The Citizenship Clause of the Fourteenth Amendment establishes citizenship as a birthright for all children born in the United States, so long as they are “subject to the jurisdiction thereof.” Territorial birth, “subject to the jurisdiction” requires a mutual consensual relationship between individuals and the U.S. political community; children of undocumented immigrants, lacking such a relationship, are thus putatively precluded from constitutional birthright citizenship.

The 14th Amendment’s Citizenship Clause draws heavily on the text of a similar citizenship provision in the Civil Rights Act of 1866, written by Senator Lyman Trumbull. In a letter to President Andrew Johnson summarizing the draft Act, Trumbull said that birthright citizenship depended on whether the parents of children born in the United States were living permanently, “domiciled,” here.

Domicile had an unambiguous definition in 1866: one acquired domicile in a nation or a particular place by moving there with the intention of making it one’s permanent residence. Only two prerequisites must be satisfied for domicile to exist: “residence; and . . . intention of making it the home of the [person]”.

A person could change domicile by leaving one jurisdiction and settling in another, regardless of whether those jurisdictions were states within a country or separate nations. In certain international contexts (such as neutrality agreements), acquiring domicile resulted in “a national character [being] impressed upon a person, different from that which permanent allegiance gives him”; such a person, though, could easily choose to cast off that “national character” by returning to his or her native country. Domicile and citizenship were thus distinct from one another, and acquiring the former in a new country did not alter the latter.
Now let's discuss allegiance, the “complete, political jurisdiction” over an individual that flows from the individual’s “allegiance to the sovereign.” Allegiance involves renouncing their previous allegiance, or at least formally demonstrating “commitment” to the United States by obtaining permanent resident status and assuming the “contributive responsibilities” of citizens. Further, affiliation must be met with the “reciprocal consent . . . of the nation to [the individual’s] membership.”

Taking domicile to be the birthright citizenship standard may just limit bestowed citizenship upon birth much better than the allegiance argument as used today to interpret the 14th Amendment. First, children born within the territorial boundaries of the United States are U.S. citizens (or not) based on their parents’ domicile, not citizenship or political status. Using domicile as the benchmark also contradicts today's argument that “subject to the jurisdiction” refers not to universally applicable territorial jurisdiction, but a narrower, “political” type. To gain domicile in 1868, one had only to have lived within the territory and planned to permanently remain; one did not need to first transfer one’s sovereign allegiance. Any new “national character” that one took on through acquiring domicile in a new country was merely “adventitious,” and could “be thrown off at pleasure” by leaving the country without intent to return. This is not exactly lasting political affiliation or allegiance.

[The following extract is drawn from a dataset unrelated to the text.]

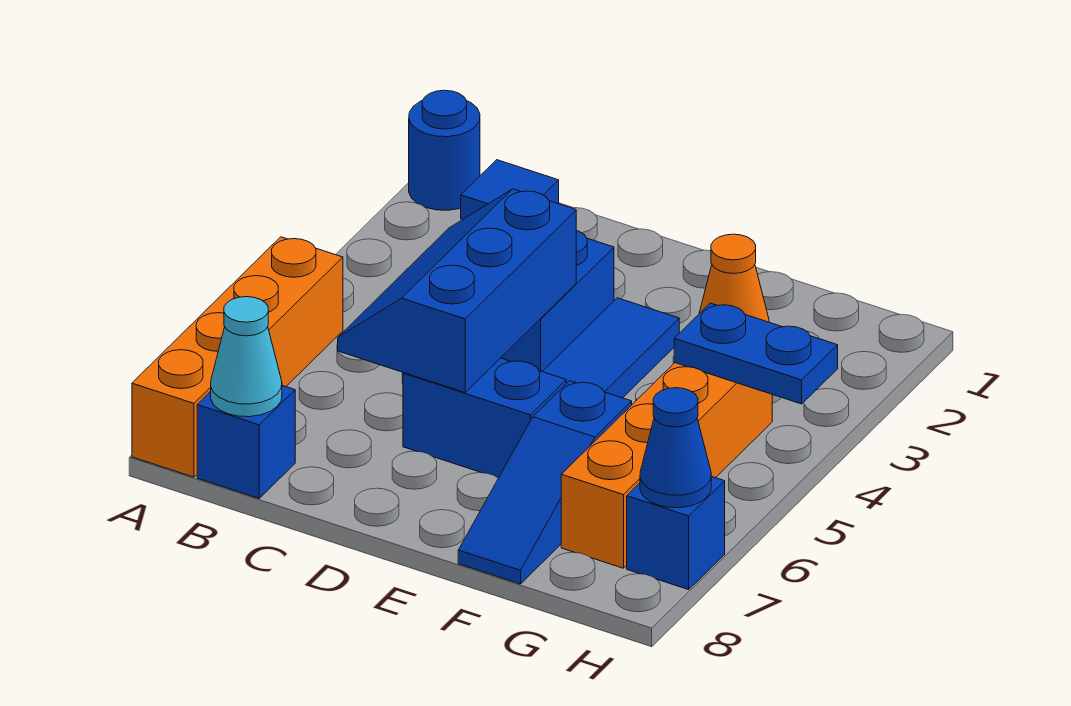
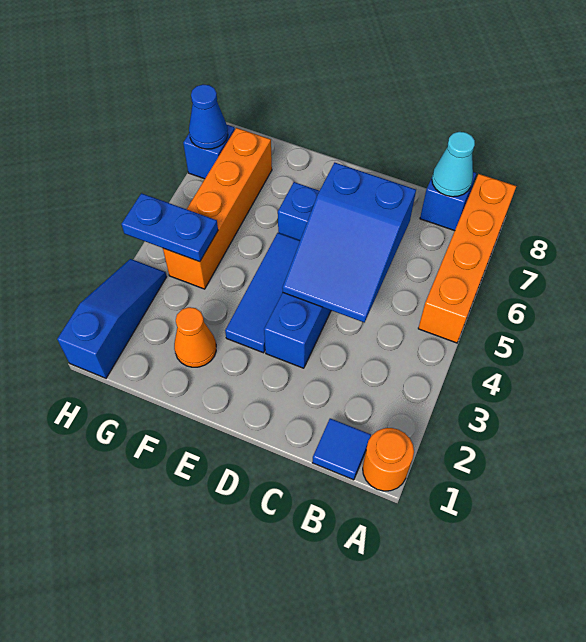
blue round brick A1 level 1 -> orange round brick A1 level 1
blue slope C4:D6 level 2 top D -> blue slope C4:D6 level 2 top 6
blue slope F6:F8 level 1 top 6 -> blue slope H1:H3 level 1 top 1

If domicile is the appropriate standard, individuals born here and subject to our laws would not be “subject to the jurisdiction” for citizenship purposes if their parents were here only temporarily. Using domicile in this way is thus more restrictive than the pure territorial approach: it requires parents to have some meaningful ties to the country in which they are living for children born there to be citizens.
Domicile requires individuals to integrate themselves into a nation’s social fabric through residence such that they consider it their home and have no plans to leave. Beyond residence, it requires that an individual seek, and the country accept, affiliation between the individual and the government of the country. Thus, those here on non-immigrant visas should not have bestowed upon their children born within the boundaries of the United States of America, birthright citizenship, as they themselves are not intending to permanently reside or be domiciled within the USA, and they do not intend to give their "allegiance" to the US Constitution. This should also deny children born to illegal immigration entry violators, birthright citizenship.

3 comments:

Alie said...

You seem to have some good, sound logic behind your reasoning.

I really do not see the benefits to this nation to continuing to offer automatic birthright citizenship to children of those who have come here illegally. It allows for too much abuse of our nation in more ways than one, but the most obvious is the abuse of social benefits as illegals can then claim benefits in the name of their U.S. born citizen children.

From what I understand, the 14th amendment was instituted after the Civil War to ensure that newly freed slaves and the children of slaves would not be denied citizenship. This is obviously not a consideration any longer.

ultima said...

This is a great post, Liquid. I wonder how we could find out who has the standing to bring this matter before the Supreme Court.

Liquidmicro said...

California has been attempting to get a law on the books (an initiative) to issue to foreign parents a simple certificate of birth marked with the wording of "Foreign Parents" and the record would be sent to DHS. If all the States would do something similar, I think it would force SCOTUS to look at and instruct with opinion the meaning of the 14th Amendment.